In news dubbed “brilliant” by a leading HIV activist, the NHS has been given the go-ahead to roll out injections taken every two months to manage the virus.
Currently, people living with HIV are offered antiretroviral medicines that must be taken every day to suppress the virus – usually one to four daily pills. Effective treatment reduces a person’s viral load – the amount of virus in their blood – to an undetectable level.
When the virus is undetectable, it cannot be transmitted, and a person with HIV can live a long, healthy life.

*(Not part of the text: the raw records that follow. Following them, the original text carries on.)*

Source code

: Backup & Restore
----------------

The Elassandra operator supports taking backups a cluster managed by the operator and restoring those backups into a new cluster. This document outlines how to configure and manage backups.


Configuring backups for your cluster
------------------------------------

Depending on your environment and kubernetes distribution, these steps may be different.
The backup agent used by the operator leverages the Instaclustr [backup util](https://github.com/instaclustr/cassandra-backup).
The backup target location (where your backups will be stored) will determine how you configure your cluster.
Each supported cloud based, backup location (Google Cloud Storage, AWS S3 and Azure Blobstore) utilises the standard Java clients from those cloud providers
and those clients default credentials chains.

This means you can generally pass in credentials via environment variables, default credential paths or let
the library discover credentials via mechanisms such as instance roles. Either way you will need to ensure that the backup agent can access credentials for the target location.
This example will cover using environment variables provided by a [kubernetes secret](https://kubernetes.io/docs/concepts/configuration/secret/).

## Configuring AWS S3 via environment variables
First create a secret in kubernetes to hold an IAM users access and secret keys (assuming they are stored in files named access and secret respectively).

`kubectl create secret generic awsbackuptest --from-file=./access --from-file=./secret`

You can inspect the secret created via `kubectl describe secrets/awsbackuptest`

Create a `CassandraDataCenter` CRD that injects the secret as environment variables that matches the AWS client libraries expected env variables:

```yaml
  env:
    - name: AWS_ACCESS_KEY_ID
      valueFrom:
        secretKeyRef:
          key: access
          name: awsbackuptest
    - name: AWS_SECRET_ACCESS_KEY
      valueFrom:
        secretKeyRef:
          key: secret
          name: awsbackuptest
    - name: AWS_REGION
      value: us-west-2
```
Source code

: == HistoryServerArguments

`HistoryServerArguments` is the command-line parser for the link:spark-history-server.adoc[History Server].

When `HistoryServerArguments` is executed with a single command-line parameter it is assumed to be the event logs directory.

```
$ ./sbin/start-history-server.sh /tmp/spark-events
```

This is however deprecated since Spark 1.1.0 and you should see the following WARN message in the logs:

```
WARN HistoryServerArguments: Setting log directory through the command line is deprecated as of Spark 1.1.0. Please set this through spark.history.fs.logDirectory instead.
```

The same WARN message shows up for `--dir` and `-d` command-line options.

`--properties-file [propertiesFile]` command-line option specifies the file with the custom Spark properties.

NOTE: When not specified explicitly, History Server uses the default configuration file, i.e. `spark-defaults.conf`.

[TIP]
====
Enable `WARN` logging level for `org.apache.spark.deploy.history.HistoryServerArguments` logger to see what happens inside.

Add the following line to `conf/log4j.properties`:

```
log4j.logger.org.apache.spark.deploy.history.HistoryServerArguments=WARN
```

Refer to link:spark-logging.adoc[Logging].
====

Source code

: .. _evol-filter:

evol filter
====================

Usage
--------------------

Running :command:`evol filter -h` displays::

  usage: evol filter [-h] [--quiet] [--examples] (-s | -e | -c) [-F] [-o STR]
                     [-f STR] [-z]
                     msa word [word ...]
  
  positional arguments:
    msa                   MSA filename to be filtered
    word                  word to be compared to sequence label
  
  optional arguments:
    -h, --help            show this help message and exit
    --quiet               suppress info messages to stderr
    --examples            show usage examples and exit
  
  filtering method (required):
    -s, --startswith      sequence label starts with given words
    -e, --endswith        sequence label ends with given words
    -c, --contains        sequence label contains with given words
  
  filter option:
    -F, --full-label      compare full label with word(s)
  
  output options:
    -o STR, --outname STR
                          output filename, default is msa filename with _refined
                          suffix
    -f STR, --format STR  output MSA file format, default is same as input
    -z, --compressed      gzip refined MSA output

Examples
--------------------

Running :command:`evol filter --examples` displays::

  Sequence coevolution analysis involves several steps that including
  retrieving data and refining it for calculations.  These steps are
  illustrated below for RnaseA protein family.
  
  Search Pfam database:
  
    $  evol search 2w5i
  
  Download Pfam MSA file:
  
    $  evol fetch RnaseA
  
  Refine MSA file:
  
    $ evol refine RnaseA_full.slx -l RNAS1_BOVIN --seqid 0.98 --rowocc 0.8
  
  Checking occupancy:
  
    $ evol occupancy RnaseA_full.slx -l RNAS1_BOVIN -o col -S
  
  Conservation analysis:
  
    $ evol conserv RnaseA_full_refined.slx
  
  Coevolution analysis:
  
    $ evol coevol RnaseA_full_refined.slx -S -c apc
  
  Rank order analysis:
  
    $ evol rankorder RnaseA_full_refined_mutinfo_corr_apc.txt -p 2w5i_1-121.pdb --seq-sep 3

The new treatment approved by England and Wales’ National Institute for Health and Care Excellence (NICE) and the Scottish Medicines Consortium on Thursday (18 November) is a combination of two jabs taken every two months.
Around 13,000 people will be eligible in England, NICE estimated.
HIV jabs will do away with the ’emotional burden’ of daily pills, says leading activist
Many people struggle to take the tablets they need to keep HIV at bay, Matthew Hodson, executive director of HIV outreach charity NAM aidsmap, told PinkNews. The stigma around HIV can discourage people, while others may simply forget.
But missing pills can have drastic consequences because it allows the virus to build up resistance to such treatments and multiply rapidly.
“Taking daily pills becomes an emotional burden,” Hodson said, “a constant reminder that their health is at risk without medication.
“For some, who are unable to be open about their need for HIV treatment, it can create considerable obstacles to necessary adherence required for HIV medication to be effective.
“For many, a switch to injections just six times a year will be a liberation.”
HIV works by slipping into the human genome and tricking the machinery of white blood cells into making copies of HIV. As white blood cells are the body’s natural defenders, this weakens people’s immune systems.
The two injectables, cabotegravir and rilpivirine, work by suppressing how many HIV particles are in the blood, their viral load. It makes the viral load so low that the virus cannot be detected or even transmitted between people.
The jabs are just as effective as currently available oral drugs, clinical trial results have shown.
Both medicines have been licensed by the Medicines and Healthcare products Regulatory Agency, which carries out safety checks on drugs that pass clinical trials.
Now that they have been recommended by NICE draft guidance , they can receive crucial funding from local health authorities.
“It is important that HIV treatment continues to adapt and innovate to ensure that as many people as possible can benefit,” Hodson added.
“Effective treatment means we can now enjoy the same life expectancy as those without the virus and we can no longer pass HIV on during sex; getting treatment to all people with HIV in a way that supports our circumstances holds the key to ending this epidemic.”
Hodson said he hopes such innovation can be brought to pre-exposure prophylaxis, or PrEP, the drug which when taken correctly prevents people from acquiring HIV.
“Many of the barriers to effective PrEP use are down to the need for daily pills – or the two-one-one on-demand strategy for cis men who can plan their sexual activity,” he explained.
“Injectables, implants and even very long-lasting pills are all in the pipeline, and these could have a huge impact on our ability to prevent HIV.”